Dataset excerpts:

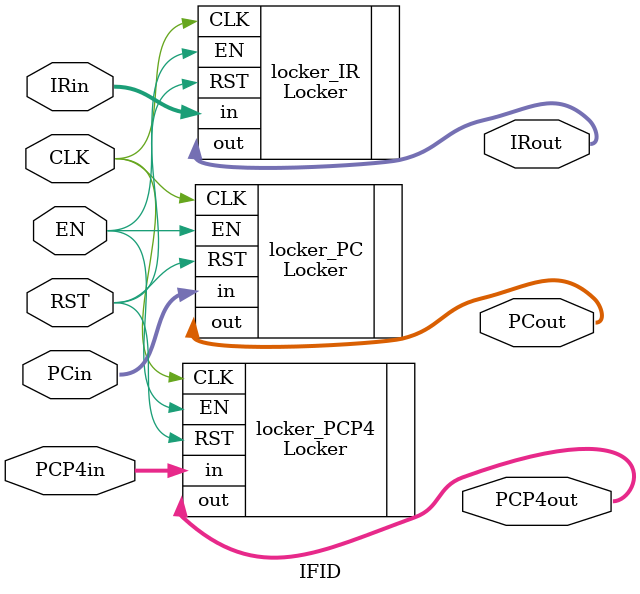
<source format=v>
`timescale 1ns / 1ps

module IFID (
    input CLK,
    input RST,
    input EN,
    input [31:0] PCin,
    output [31:0] PCout,
    input [31:0] PCP4in,
    output [31:0] PCP4out,
    input [31:0] IRin,
    output [31:0] IRout
);
    Locker #(
        .WID(32)
    ) locker_PC (
        .CLK(CLK),
        .RST(RST),
        .EN(EN),
        .in(PCin),
        .out(PCout)
    );

    Locker #(
        .WID(32)
    ) locker_PCP4 (
        .CLK(CLK),
        .RST(RST),
        .EN(EN),
        .in(PCP4in),
        .out(PCP4out)
    );

    Locker #(
        .WID(32)
    ) locker_IR (
        .CLK(CLK),
        .RST(RST),
        .EN(EN),
        .in(IRin),
        .out(IRout)
    );
endmodule
</source>
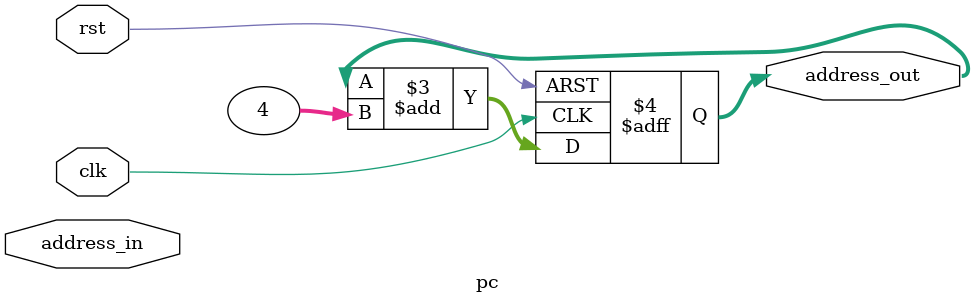
<source format=sv>
`timescale 1ns / 1ps


module pc #
(
parameter ADDRESS = 32 
)
(
    input                           clk,
    input                           rst,  
    input        [ADDRESS-1:0]    address_in,

    output logic [ADDRESS-1:0]    address_out
);

always_ff@(posedge clk or negedge rst) begin
    if(!rst)begin
        address_out <= 0;
    end
        else begin
        address_out <= address_out + 32'd4;
    end
end
endmodule

</source>
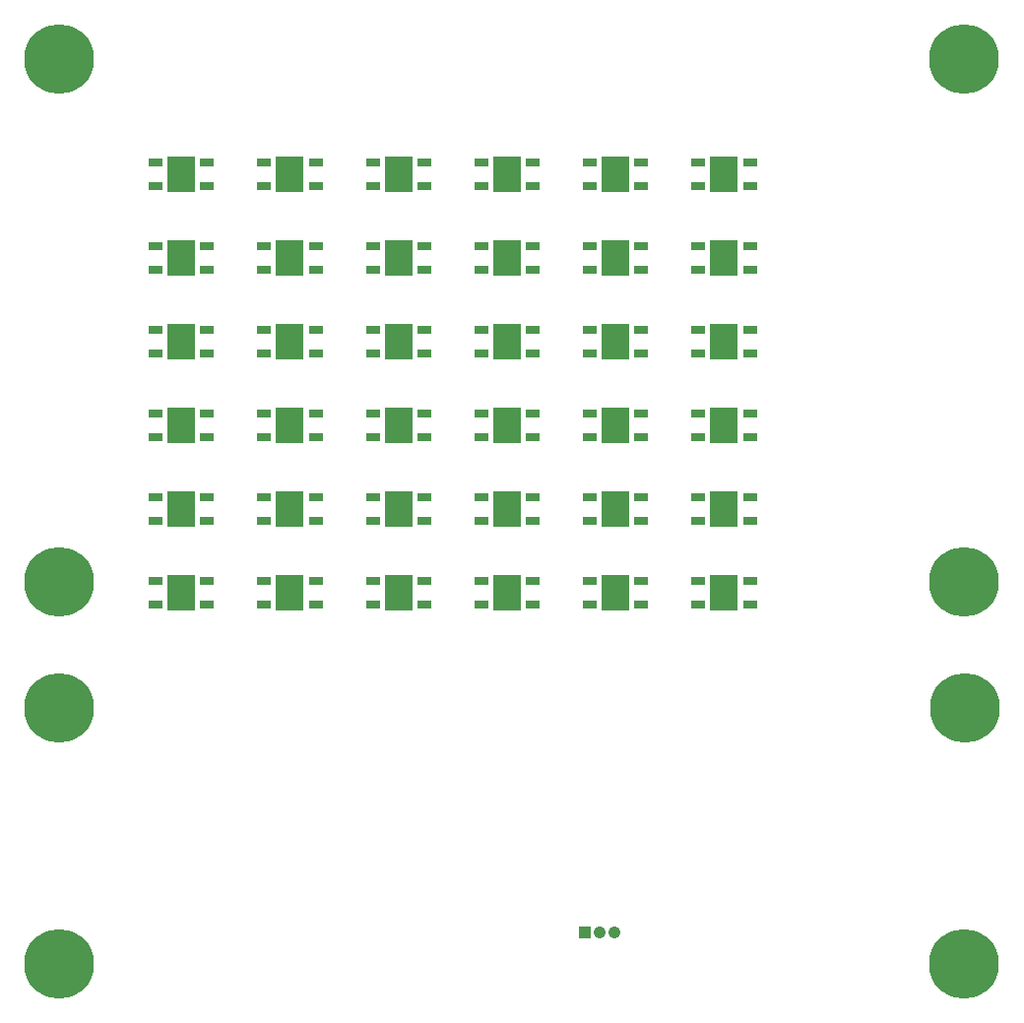
<source format=gbr>
G04*
G04 #@! TF.GenerationSoftware,Altium Limited,Altium Designer,24.1.2 (44)*
G04*
G04 Layer_Color=255*
%FSLAX44Y44*%
%MOMM*%
G71*
G04*
G04 #@! TF.SameCoordinates,5BE5AD36-3FF4-4A78-A3BF-1A6130355080*
G04*
G04*
G04 #@! TF.FilePolarity,Positive*
G04*
G01*
G75*
%ADD67C,6.0000*%
%ADD68C,0.8000*%
%ADD69R,1.0500X1.0500*%
%ADD70C,1.0500*%
%ADD74R,1.1938X0.7620*%
%ADD75R,2.4892X3.0988*%
D67*
X36000Y814000D02*
D03*
Y256000D02*
D03*
Y364000D02*
D03*
X814477Y256000D02*
D03*
X814000Y364000D02*
D03*
Y36000D02*
D03*
Y814000D02*
D03*
X36000Y36000D02*
D03*
D68*
X27252Y835120D02*
D03*
X14880Y805252D02*
D03*
X44748Y792880D02*
D03*
X57120Y822748D02*
D03*
X44748Y835120D02*
D03*
X14880Y822748D02*
D03*
X27252Y792880D02*
D03*
X57120Y805252D02*
D03*
X27252Y277120D02*
D03*
X14880Y247252D02*
D03*
X44748Y234880D02*
D03*
X57120Y264748D02*
D03*
X44748Y277120D02*
D03*
X14880Y264748D02*
D03*
X27252Y234880D02*
D03*
X57120Y247252D02*
D03*
X27252Y385120D02*
D03*
X14880Y355252D02*
D03*
X44748Y342880D02*
D03*
X57120Y372748D02*
D03*
X44748Y385120D02*
D03*
X14880Y372748D02*
D03*
X27252Y342880D02*
D03*
X57120Y355252D02*
D03*
X805729Y277120D02*
D03*
X793357Y247252D02*
D03*
X823225Y234880D02*
D03*
X835597Y264748D02*
D03*
X823225Y277120D02*
D03*
X793357Y264748D02*
D03*
X805729Y234880D02*
D03*
X835597Y247252D02*
D03*
X805252Y385120D02*
D03*
X792880Y355252D02*
D03*
X822748Y342880D02*
D03*
X835120Y372748D02*
D03*
X822748Y385120D02*
D03*
X792880Y372748D02*
D03*
X805252Y342880D02*
D03*
X835120Y355252D02*
D03*
X805252Y57120D02*
D03*
X792880Y27252D02*
D03*
X822748Y14880D02*
D03*
X835120Y44748D02*
D03*
X822748Y57120D02*
D03*
X792880Y44748D02*
D03*
X805252Y14880D02*
D03*
X835120Y27252D02*
D03*
X805252Y835120D02*
D03*
X792880Y805252D02*
D03*
X822748Y792880D02*
D03*
X835120Y822748D02*
D03*
X822748Y835120D02*
D03*
X792880Y822748D02*
D03*
X805252Y792880D02*
D03*
X835120Y805252D02*
D03*
X27252Y57120D02*
D03*
X14880Y27252D02*
D03*
X44748Y14880D02*
D03*
X57120Y44748D02*
D03*
X44748Y57120D02*
D03*
X14880Y44748D02*
D03*
X27252Y14880D02*
D03*
X57120Y27252D02*
D03*
D69*
X487680Y62820D02*
D03*
D70*
X500380D02*
D03*
X513080D02*
D03*
D74*
X163098Y705000D02*
D03*
X118902Y725000D02*
D03*
Y705000D02*
D03*
X163098Y725000D02*
D03*
Y653000D02*
D03*
X118902Y633000D02*
D03*
Y653000D02*
D03*
X163098Y633000D02*
D03*
X256438Y653000D02*
D03*
X212242Y633000D02*
D03*
Y653000D02*
D03*
X256438Y633000D02*
D03*
Y725000D02*
D03*
X212242Y705000D02*
D03*
Y725000D02*
D03*
X256438Y705000D02*
D03*
X349778Y653000D02*
D03*
X305582Y633000D02*
D03*
Y653000D02*
D03*
X349778Y633000D02*
D03*
Y705000D02*
D03*
X305582Y725000D02*
D03*
Y705000D02*
D03*
X349778Y725000D02*
D03*
X536458Y653000D02*
D03*
X492262Y633000D02*
D03*
Y653000D02*
D03*
X536458Y633000D02*
D03*
X443118D02*
D03*
X398922Y653000D02*
D03*
Y633000D02*
D03*
X443118Y653000D02*
D03*
Y725000D02*
D03*
X398922Y705000D02*
D03*
Y725000D02*
D03*
X443118Y705000D02*
D03*
X536458D02*
D03*
X492262Y725000D02*
D03*
Y705000D02*
D03*
X536458Y725000D02*
D03*
X629798Y705000D02*
D03*
X585602Y725000D02*
D03*
Y705000D02*
D03*
X629798Y725000D02*
D03*
Y653000D02*
D03*
X585602Y633000D02*
D03*
Y653000D02*
D03*
X629798Y633000D02*
D03*
Y581000D02*
D03*
X585602Y561000D02*
D03*
Y581000D02*
D03*
X629798Y561000D02*
D03*
X536458D02*
D03*
X492262Y581000D02*
D03*
Y561000D02*
D03*
X536458Y581000D02*
D03*
X443118D02*
D03*
X398922Y561000D02*
D03*
Y581000D02*
D03*
X443118Y561000D02*
D03*
X349778Y581000D02*
D03*
X305582Y561000D02*
D03*
Y581000D02*
D03*
X349778Y561000D02*
D03*
X256438Y581000D02*
D03*
X212242Y561000D02*
D03*
Y581000D02*
D03*
X256438Y561000D02*
D03*
X163098D02*
D03*
X118902Y581000D02*
D03*
Y561000D02*
D03*
X163098Y581000D02*
D03*
Y345000D02*
D03*
X118902Y365000D02*
D03*
Y345000D02*
D03*
X163098Y365000D02*
D03*
Y509000D02*
D03*
X118902Y489000D02*
D03*
Y509000D02*
D03*
X163098Y489000D02*
D03*
X256438Y509000D02*
D03*
X212242Y489000D02*
D03*
Y509000D02*
D03*
X256438Y489000D02*
D03*
X349778Y509000D02*
D03*
X305582Y489000D02*
D03*
Y509000D02*
D03*
X349778Y489000D02*
D03*
X256438Y365000D02*
D03*
X212242Y345000D02*
D03*
Y365000D02*
D03*
X256438Y345000D02*
D03*
X349778D02*
D03*
X305582Y365000D02*
D03*
Y345000D02*
D03*
X349778Y365000D02*
D03*
X443118Y345000D02*
D03*
X398922Y365000D02*
D03*
Y345000D02*
D03*
X443118Y365000D02*
D03*
X536458Y345000D02*
D03*
X492262Y365000D02*
D03*
Y345000D02*
D03*
X536458Y365000D02*
D03*
X629798D02*
D03*
X585602Y345000D02*
D03*
Y365000D02*
D03*
X629798Y345000D02*
D03*
X443118Y509000D02*
D03*
X398922Y489000D02*
D03*
Y509000D02*
D03*
X443118Y489000D02*
D03*
X536458Y509000D02*
D03*
X492262Y489000D02*
D03*
Y509000D02*
D03*
X536458Y489000D02*
D03*
X629798D02*
D03*
X585602Y509000D02*
D03*
Y489000D02*
D03*
X629798Y509000D02*
D03*
X163098Y437000D02*
D03*
X118902Y417000D02*
D03*
Y437000D02*
D03*
X163098Y417000D02*
D03*
X443118Y437000D02*
D03*
X398922Y417000D02*
D03*
Y437000D02*
D03*
X443118Y417000D02*
D03*
X536458Y437000D02*
D03*
X492262Y417000D02*
D03*
Y437000D02*
D03*
X536458Y417000D02*
D03*
X256438Y437000D02*
D03*
X212242Y417000D02*
D03*
Y437000D02*
D03*
X256438Y417000D02*
D03*
X349778Y437000D02*
D03*
X305582Y417000D02*
D03*
Y437000D02*
D03*
X349778Y417000D02*
D03*
X629798Y437000D02*
D03*
X585602Y417000D02*
D03*
Y437000D02*
D03*
X629798Y417000D02*
D03*
D75*
X141000Y715000D02*
D03*
Y643000D02*
D03*
X234340D02*
D03*
Y715000D02*
D03*
X327680Y643000D02*
D03*
Y715000D02*
D03*
X514360Y643000D02*
D03*
X421020D02*
D03*
Y715000D02*
D03*
X514360D02*
D03*
X607700D02*
D03*
Y643000D02*
D03*
Y571000D02*
D03*
X514360D02*
D03*
X421020D02*
D03*
X327680D02*
D03*
X234340D02*
D03*
X141000D02*
D03*
Y355000D02*
D03*
Y499000D02*
D03*
X234340D02*
D03*
X327680D02*
D03*
X234340Y355000D02*
D03*
X327680D02*
D03*
X421020D02*
D03*
X514360D02*
D03*
X607700D02*
D03*
X421020Y499000D02*
D03*
X514360D02*
D03*
X607700D02*
D03*
X141000Y427000D02*
D03*
X421020D02*
D03*
X514360D02*
D03*
X234340D02*
D03*
X327680D02*
D03*
X607700D02*
D03*
M02*

</source>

AIM OF THE EXERCISE: Locate the word "input" in the records above, and return each line that has it.

REPLY:
    input CLK,
    input RST,
    input EN,
    input [31:0] PCin,
    input [31:0] PCP4in,
    input [31:0] IRin,
    input                           clk,
    input                           rst,  
    input        [ADDRESS-1:0]    address_in,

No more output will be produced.